Bestimmte Patientengruppen können durch Einnahme von Hormonen (Anabolika), eine Gynäkomastie hervorrufen. Weitere Ursachen können eine veränderte Leberfunktion oder die Einnahme von weiblichen Hormonen sein (östrogenhaltige Medikamente). In sehr seltenen Fällen kann auch ein Tumor(Geschwür), der unter Umständen bösartig sein kann, eine Gynäkomastie verursachen. Bei übergewichtigen Patienten liegt häufig die Ursache darin, dass übermäßig viele weibliche Hormone (Östrogene) in den Fettzellen gebildet werden, wodurch sich eine Gynäkomastie ausbildet. Aus diesem Grund sollte vor einer solchen Operation eine Gewichtsreduktion durchgeführt werden.

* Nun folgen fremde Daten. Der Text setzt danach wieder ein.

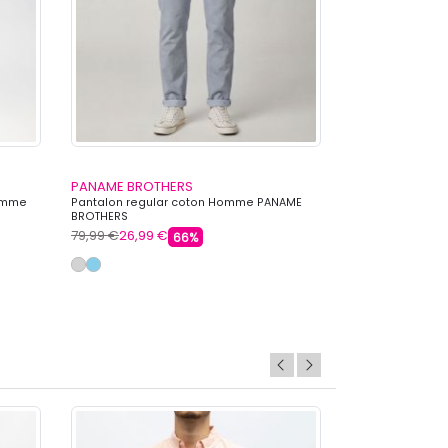
PANAME BROTHERS
DEELUXE 74
Homme
Pantalon regular coton Homme PANAME
Pantalon cargo a
BROTHERS
Homme DEELUXE
79,99 €
26,99 €
59,99 €
31,99 €
66%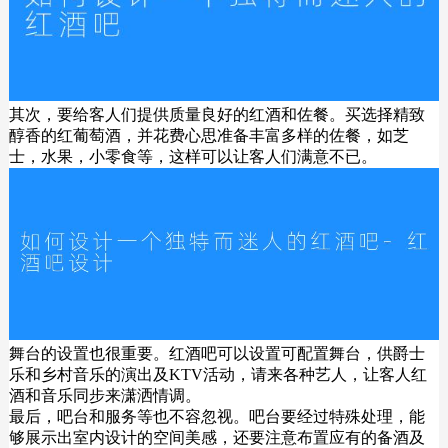
其次，要给客人们提供质量良好的红酒和佐餐。买选择精致
醇香的红葡萄酒，并花费心思准备丰富多样的佐餐，如芝
士，水果，小零食等，这样可以让客人们满意不已。
舞台的设置也很重要。红酒吧可以设置可配置舞台，供爵士
乐和乡村音乐的演出及KTV活动，请来各种艺人，让客人红
酒和音乐同步来潇洒情调。
最后，吧台和服务等也不容忽视。吧台要经过特殊处理，能
够展示出室内设计的空间美感，还要注意布置应有的备酒及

Es ist ratsam, vor einem solchen Eingriff einen Hormonstatus und eine Untersuchung durch einen Facharzt für Urologie durchführen zu lassen. Bei ausgedehnten Befunden übernehmen die Krankenkassen die Kosten für einen solchen Eingriff nach medizinischem Gutachten.
Ablauf der Operation:
Der Eingriff kann ambulant unter örtlicher Betäubung, oder auf Wunsch auch unter Vollnarkose durchgeführt werden. Bei dem Eingriff werden entweder nur das hinter der Brustwarze liegende Drüsengewebe durch einen Brustwazenrandschnitt , oder durch eine alleinige Absaugung des Drüsengewebes entfernt. In vielen Fällen muss ein Kombinationseingriff vorgenommen werden. Nach einer Einspritzung einer Tumeszenzlösung ( Lösung, zum lockern des Fettgewebes, lokale Betäubung, ein Medikament, um diie Gefäße eng zu stellen und Blutergüsse zu vermeiden) wird eine Absaugung des umliegenden Fettgewebes und Drüüsengewebes ( Liposuction) durchgeführt. Anschließend erfolgt eine Entfernung des Drüsengewebes, das hinter der Brustwarze liegt, durch ein Schnitt um den Brustwarzenhof von 3 Uhr bis 9 Uhr. Die verbleibende Narben um den Brustwarzenhof zwischen 3 und 9 Uhr (im Uhrzeigersinn) ist kaum sichtbar. Nach dem operativen Eingriff ist es erforderlich, dass eine nach Maß angefertigte Kompressionsweste für 6 Wochen getragen wird. Die Fäden können in der Regel nach 8 – 10 Tagen gezogen werden. Anschließend ist eine Narbenbehandlung mit einem Silikongel für 12 Wochen empfehlenswert.
Die postoperativen Schmerzen entsprechen einem leichten bis mäßigem Muskelkater und können mit Schmerztabletten, die der Patient von uns erhält, behandelt werden.